**ASSIGNED TASK A**
According to the page on authentication requests, what must the Payment Integrator do when an associationId is provided?
**ASSIGNED TASK B**
Continue the page on authentication requests from the point where it stops.

**SELECTED PASSAGE**

----

Request

  • Authentication requests are encrypted and signed using PGP or JWE+JWS and then encoded using web-safe base64.

  • The JSON payload of an authentication request contains a required requestId and an optional associationId.

  • The requestId uniquely identifies the request while the associationId, if present, links the Google account with the vendor's account for re-authentication purposes.

  • If associationId is provided, the Payment Integrator must ensure the authenticated account is linked to it or return a failure.

Object sent during authentication request.

Here's an example of a clear text JSON request:


{"requestId": "375dhjf9-Uydd="}

The AuthenticationRequest is encrypted and signed using PGP or JWE+JWS. Further, this value is web-safe base64 encoded. This encoding is referred to below as Base64UrlEncode. In other words, the clear text JSON version of the AuthenticationRequest must be passed through the following functions:

Base64UrlEncode(
  PGPSignAndEncrypt(
{"requestId": "375dhjf9-Uydd="}
  )
)

or

Base64UrlEncode(
  JWSignAndEncrypt(
{"requestId": "375dhjf9-Uydd="}
  )
)

----

**EXCERPTED RECORDS**
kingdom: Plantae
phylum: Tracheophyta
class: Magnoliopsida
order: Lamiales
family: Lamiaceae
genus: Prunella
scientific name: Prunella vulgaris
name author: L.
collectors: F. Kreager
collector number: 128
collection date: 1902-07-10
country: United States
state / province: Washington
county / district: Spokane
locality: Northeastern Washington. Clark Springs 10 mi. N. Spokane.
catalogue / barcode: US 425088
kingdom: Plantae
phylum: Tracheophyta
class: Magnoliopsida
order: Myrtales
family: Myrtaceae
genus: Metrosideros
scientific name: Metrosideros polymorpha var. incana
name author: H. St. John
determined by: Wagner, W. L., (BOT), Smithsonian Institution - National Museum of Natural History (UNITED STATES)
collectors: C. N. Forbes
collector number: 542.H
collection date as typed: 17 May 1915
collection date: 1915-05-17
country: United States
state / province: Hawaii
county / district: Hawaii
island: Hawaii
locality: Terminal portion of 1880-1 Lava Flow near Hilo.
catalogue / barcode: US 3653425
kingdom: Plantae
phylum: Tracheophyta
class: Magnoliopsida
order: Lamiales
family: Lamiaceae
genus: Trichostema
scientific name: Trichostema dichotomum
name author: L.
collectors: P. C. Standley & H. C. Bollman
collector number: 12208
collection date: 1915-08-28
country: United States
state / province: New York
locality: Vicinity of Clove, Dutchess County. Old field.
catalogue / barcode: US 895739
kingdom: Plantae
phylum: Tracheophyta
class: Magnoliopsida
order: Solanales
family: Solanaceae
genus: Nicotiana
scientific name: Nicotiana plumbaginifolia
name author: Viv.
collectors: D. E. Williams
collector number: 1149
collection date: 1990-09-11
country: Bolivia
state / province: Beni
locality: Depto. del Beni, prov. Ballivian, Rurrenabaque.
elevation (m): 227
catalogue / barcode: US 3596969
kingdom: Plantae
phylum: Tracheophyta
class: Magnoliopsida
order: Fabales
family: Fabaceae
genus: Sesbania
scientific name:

----

**ANSWER A**
It must make sure the authenticated account is linked to that associationId or return a failure.

**ANSWER B**
JSON representation 
{
  "requestId": string,
  "associationId": string
}
Fields
requestId

string

REQUIRED: Identifier for this request.
associationId

string

OPTIONAL: The ID that represents the association between a customer's Google Account and a customer's account with the vendor. If this authentication flow is being used to re-authenticate a user that has already gone through an Association flow, this field identifies the specific account with the vendor that the user must authenticate. This allows to ensure that the user does not (e.g.) accidentally authenticate using some other account. If this field is provided, the Payment Integrator must ensure that that the account being authenticated is tied to this associationId, and otherwise must return a failure.